European Central Bank President Mario Draghi elaborated on Thursday, September 6, long-anticipated plans to purchase Spanish and Italian bonds, indicating that the European Union’s central bank would purchase an unlimited number of bonds with a term up to three years to provide funding for the two struggling nations, whose debt woes have added to fears of an ever-deepening, continent-wide debt crisis, Le Figaro and Les Echos reported. Spanish and Italian ten-year bonds, which had reached a record 7.6 and 6.6 percent yield rate, dropped to 5.7 and 5.1 percent the following day. International Monetary Fund Managing Director Christine Lagarde announced on Sunday, September 9, that the IMF supported the move, declared that both nations had taken proper steps to merit aid from the eurozone and added that the IMF would be willing to serve in a supervisory capacity, according to The New York Times and Reuters.
As France, Europe and global markets anticipate France’s 2013 budget to be released on September 28, President François Hollande said on Friday, September 7, that he intended to move forward with a series of spending cuts and tax reforms, including a controversial 75-percent tax on those earning more than €1 million per year, The Chicago Tribune reported. On Sunday, September 9, Hollande spoke again, saying he intended to accelerate proposed reforms amid pressure from an increasingly impatient nation and clarifying that there would be no exception to the 75-percent wealth tax, as many had speculated, as covered by CNN, The Wall Street Journal and 20 Minutes. The nation’s leading tax union released a report the same day indicating that of 36 million households, the 20 million lowest-income households would not be affected by Hollande’s proposed tax hikes, according to Le Monde. In Hollande’s Sunday-evening television appearance, he said he was readying labor-market reform to be presented by year end and intended to put the nation’s stagnant economy on track within two years, according to CNBC. The Bank of France released statements the following day, Monday, September 10, predicting that the French economy would retract 0.1 percent in the third quarter of the year after stagnating at zero-growth for two straight quarters, according to The Economic Times.

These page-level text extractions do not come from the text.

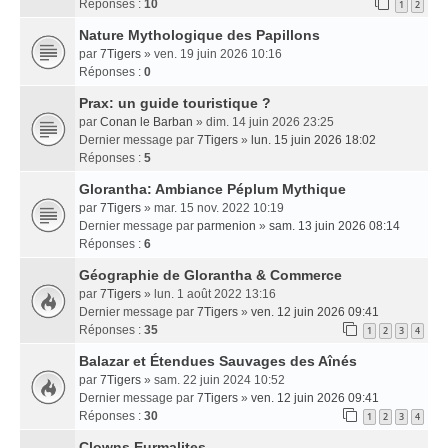
Réponses :
10
1
2
Nature Mythologique des Papillons
par
7Tigers
» ven. 19 juin 2026 10:16
Réponses :
0
Prax: un guide touristique ?
par
Conan le Barban
» dim. 14 juin 2026 23:25
Dernier message par
7Tigers
»
lun. 15 juin 2026 18:02
Réponses :
5
Glorantha: Ambiance Péplum Mythique
par
7Tigers
» mar. 15 nov. 2022 10:19
Dernier message par
parmenion
»
sam. 13 juin 2026 08:14
Réponses :
6
Géographie de Glorantha & Commerce
par
7Tigers
» lun. 1 août 2022 13:16
Dernier message par
7Tigers
»
ven. 12 juin 2026 09:41
Réponses :
35
1
2
3
4
Balazar et Étendues Sauvages des Aînés
par
7Tigers
» sam. 22 juin 2024 10:52
Dernier message par
7Tigers
»
ven. 12 juin 2026 09:41
Réponses :
30
1
2
3
4
Clowns Eurmalites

Billionaire Bernard Arnault, CEO of luxury conglomerate LVMH and the richest man in France, fueled the already heated debate over President François Hollande’s proposed 75-percent income tax for the nation’s wealthiest citizens when he announced on Saturday, September 8, that he had applied for Belgian citizenship, citing personal and business reasons, Reuters and The Week reported. Arnault denied speculation that his application for Belgian citizenship was an attempt to avoid the tax or his fiscal obligations in France, emphasizing that he remained committed to paying taxes and creating jobs in France, but that he had started the process before Hollande’s election, according to Le Nouvel Observateur and Le Monde. Nonetheless, Hollande and fellow politicians on both sides brought into question Arnault’s patriotism, while certain media outlets had harsher words. Libération, for example, ran a headline telling the billionaire, “Get lost, you rich idiot” (casse-toi riche con!), as covered by Bloomberg and France 24.
The United Nations High Commissioner for Human Rights outlined the top priorities for human rights worldwide on Monday, September 10, in a report that warned not only against the mass violence in Syria but also against the expulsion of Roma people in France, The Washington Post, Libération and Deutsche Welle reported. As evictions of Roma camps across France have continued the controversial policy implemented under former President Nicolas Sarkozy, the UN watchdog echoed warnings to the new French government it had issued in 2010. The New York Times looked at a series of expulsions and razings of Roma camps in Paris, Lyon and Lille this past summer.
Faced with the budgetary constraints of the nation, Culture Minister Aurélie Filippetti announced on Tuesday, September 4, that the government was suspending a number of cultural projects as the minister seeks to reduce government spending on culture by three percent in the coming year, Le Parisien and Libération reported. Included in the cuts were a number of projects proposed by the government of former President Nicolas Sarkozy, including a controversial Maison de l’Histoire de France, as covered by Rue 89, Art Info and Le Figaro.
Greek Prime Minister Antonis Samaras resumed talks with the Troika - inspectors from the European Commission, the European Central Bank and the International Monetary Fund, on Sunday, September 9, as the supervisors did not approve a portion of that government’s proposed budget plan, Boursorama and Reuters reported. As talks continued on Monday, September 9, Greek officials acknowledged that of the €11.5 billion in budget cuts required for future international aid, about €2.5 to €3 billion euros remained to be confirmed, according to L’Express.
More than four years after declaring independence from Serbia in 2008, the Republic of Kosovo obtained a new era of sovereignty as a 25-nation group formally ended a period of supervision of the new republic, Le Monde and The Washington Post reported. As the European nation continues its administrative fight for independence, this most recent step has been accompanied by struggles, such as a lack of official recognition by the European Union and an outright denial of recognition by Serbia, as well as Russia and its allies, as covered by Libération and Deutsche Welle.